Every October when the changing leaves are garish enough, we head to a high rock ridge with a warm southern exposure and gawk at the valley below. But this year we took more photos of the rocks than of the leaves.
Looking at the photos later, it struck me that granite has a fall color. A summer’s worth of sun bleaches it almost to the billion year old earth bone that it is.
After that distant view of the fall foliage, I went down to the East Trail Pond and sitting on the rocks there I saw dark-eyed juncos flitting through the leafless vegetation just above the pond water.
You might see one anytime of year where I live along the Canadian border, but in October they migrate through in bunches heading south and are more plentiful here during the winter.
A junco is two toned, black top and white bottom, a gray blur when it flits about in the bare trees.
Every year I take photos of the changing leaves reflected in the still beaver ponds. But for 20 years now I’ve been trying to see the world through beavers’ eyes, and I don’t think beavers care at all about colorful leaves. Bark is another matter.
Beavers collect twigs, branches and logs into a cache for winter food. In a shallow pond like this, the pile rises well above the water level, a gray to brown ellipse spoiling the dancing reflections of the trees on the pond water.

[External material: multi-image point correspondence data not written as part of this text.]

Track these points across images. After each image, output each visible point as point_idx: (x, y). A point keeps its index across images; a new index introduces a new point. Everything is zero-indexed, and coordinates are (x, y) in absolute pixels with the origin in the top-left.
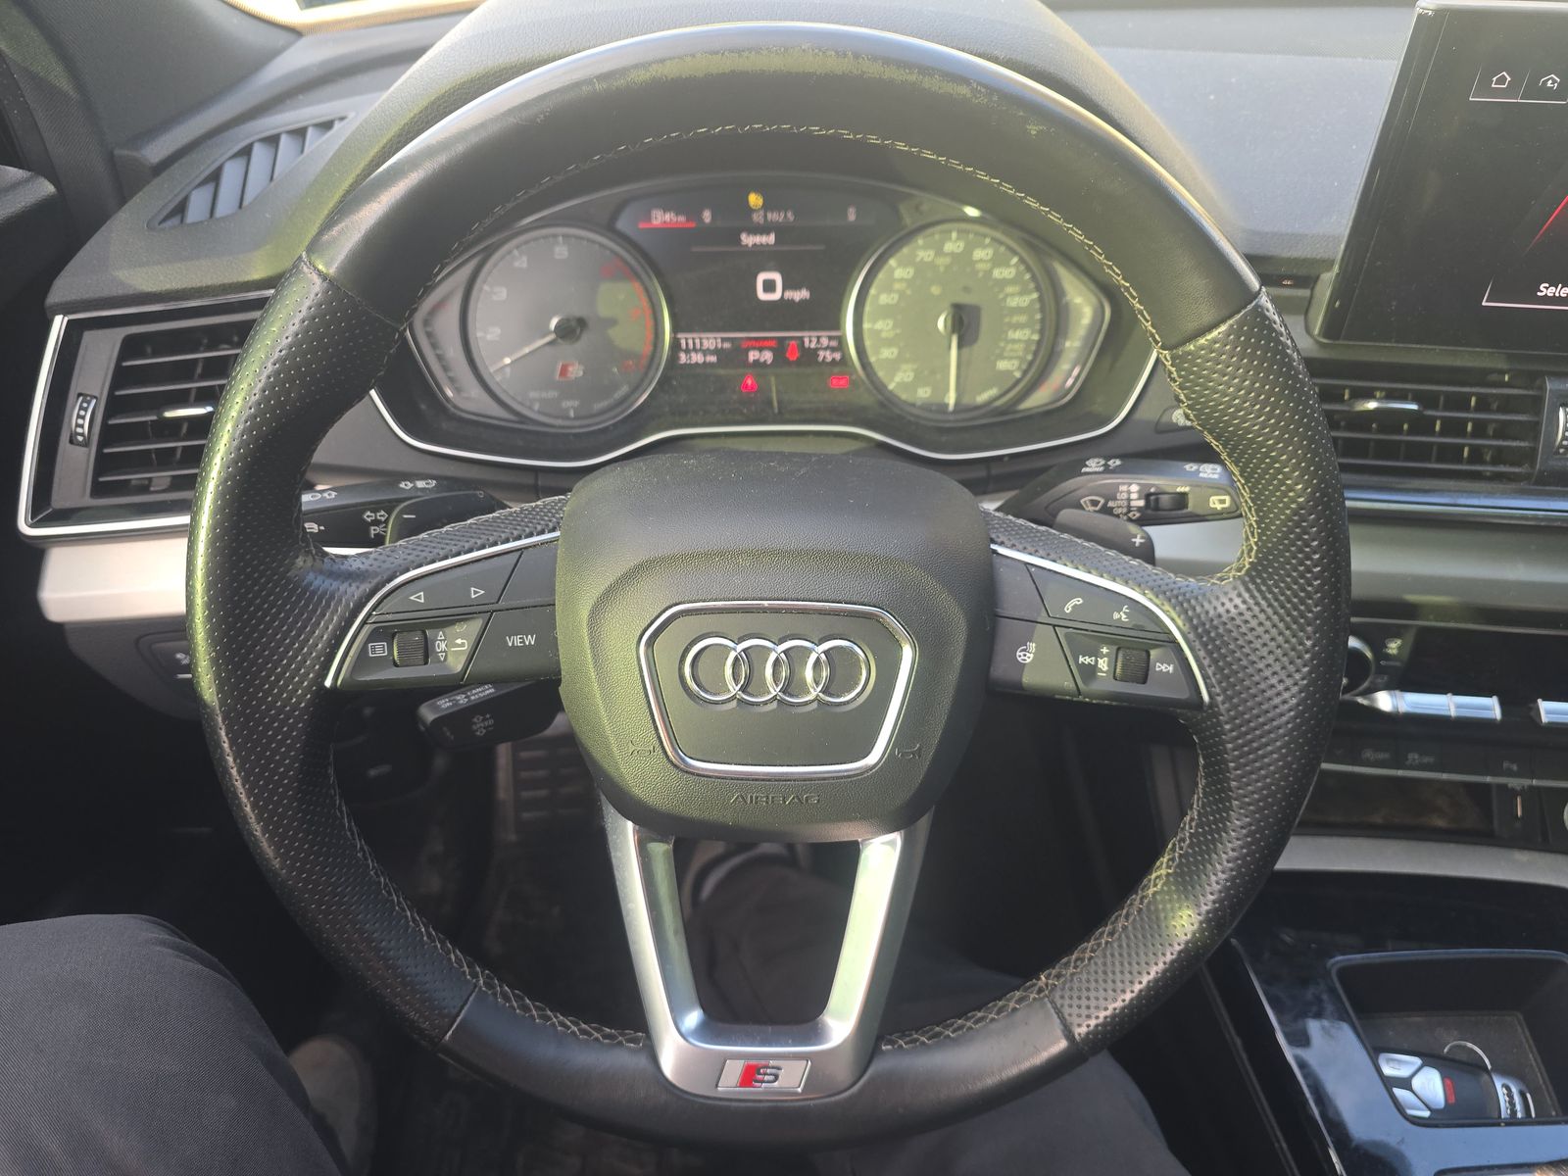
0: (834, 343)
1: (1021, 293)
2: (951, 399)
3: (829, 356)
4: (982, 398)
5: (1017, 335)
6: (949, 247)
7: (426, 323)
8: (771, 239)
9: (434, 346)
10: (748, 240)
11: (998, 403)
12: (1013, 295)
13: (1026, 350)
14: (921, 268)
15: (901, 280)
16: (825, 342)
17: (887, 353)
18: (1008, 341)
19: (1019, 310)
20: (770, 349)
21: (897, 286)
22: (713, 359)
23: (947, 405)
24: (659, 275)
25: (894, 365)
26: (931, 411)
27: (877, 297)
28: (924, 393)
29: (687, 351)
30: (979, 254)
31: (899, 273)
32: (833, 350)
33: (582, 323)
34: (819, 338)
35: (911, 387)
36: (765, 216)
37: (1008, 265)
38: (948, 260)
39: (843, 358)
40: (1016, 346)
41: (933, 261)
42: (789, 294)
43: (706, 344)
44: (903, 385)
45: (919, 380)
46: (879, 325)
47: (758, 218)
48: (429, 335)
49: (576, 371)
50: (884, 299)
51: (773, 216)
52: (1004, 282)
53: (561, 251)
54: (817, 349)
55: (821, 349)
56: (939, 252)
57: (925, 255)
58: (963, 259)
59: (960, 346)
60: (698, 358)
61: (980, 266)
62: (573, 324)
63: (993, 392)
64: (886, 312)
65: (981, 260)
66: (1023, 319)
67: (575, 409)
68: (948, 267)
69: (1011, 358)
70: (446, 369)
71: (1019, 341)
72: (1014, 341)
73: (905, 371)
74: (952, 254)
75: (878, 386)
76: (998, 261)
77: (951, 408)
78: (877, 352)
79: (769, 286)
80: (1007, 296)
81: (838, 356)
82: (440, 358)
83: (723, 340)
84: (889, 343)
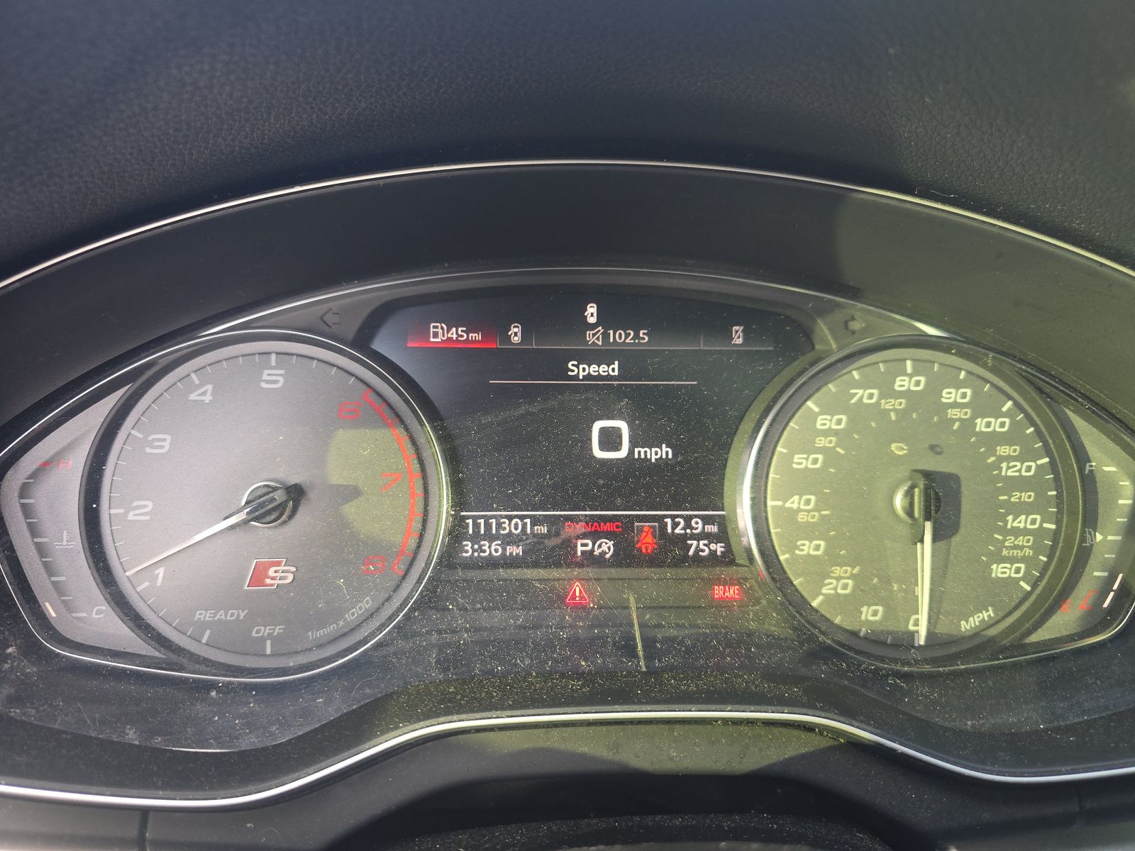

Beavers in October and November have an eye for mud. They bury the greens on their dam with thick gobs that they push up from the pond bottom.
And late in the fall after a few freezing nights they carry mud up on their lodge giving it a black armor that will freeze hard for both insulation and protection from coyotes. Ten years ago the East Trail Pond beaver family lived in a small nearby pond I call Thicket Pond. I didn’t have to wait until the ponds froze to get a good close up of a mudded lodge.
Back in November 2000, I got my best video of a beaver carrying mud up onto its lodge, though the still I lifted from the video is not that good. What looks gray was black with mud.
I must say, hauling mud up like that from the pond bottom is one of the hardest things for me to see through the beavers’ eyes.
Raised in the suburbs, the colorful descent of light leaves and their collection into heaps of crackling brown was the epitome of fall. Now that I know the swamps, the colorful leaves are the least of fall. Nature doesn’t heap them up like suburban boys do.
The essential sere heaps are not the leaves but the dense meadow plants and flowers. While the leaves fall on the pond water and sink to oblivion, the low, thick, brown vegetation hulks at every corner.
There are slices of delicate beauty to be found as tall grasses die
But most of the plants die with great gobs of colorlessness, gray beige brown anonymous beauty.
Are those pretty white pink pistilled asters become a grotesque dancing momento mori?
In the meadows one finds the marching legions of decay
And in pits that were old beaver playgrounds a dance of death.
Some tall plants seem to become ghosts directly
Not that I can guess what they were in life -- goldenrods?
There are few falling leaves from these plant seemingly frozen in death.
At first blush the red fruits of the winterberry seem to have carved out a niche of vigor and life
But the woody shrub is only a spray in the sea of brown.
It dawns on you when you swim the meadows again and then again, that the decaying plants are persistent. They retain a buoyancy that should make the flighty leaves blush.
Yet the earth calls the leaves down and lets the meadow plants hulk in spooky waves of brown for the same reason, blankets to ward off the coming cold and make the comforting snow a little easier to bear.
There is no fall. The heat of summer is kneeling.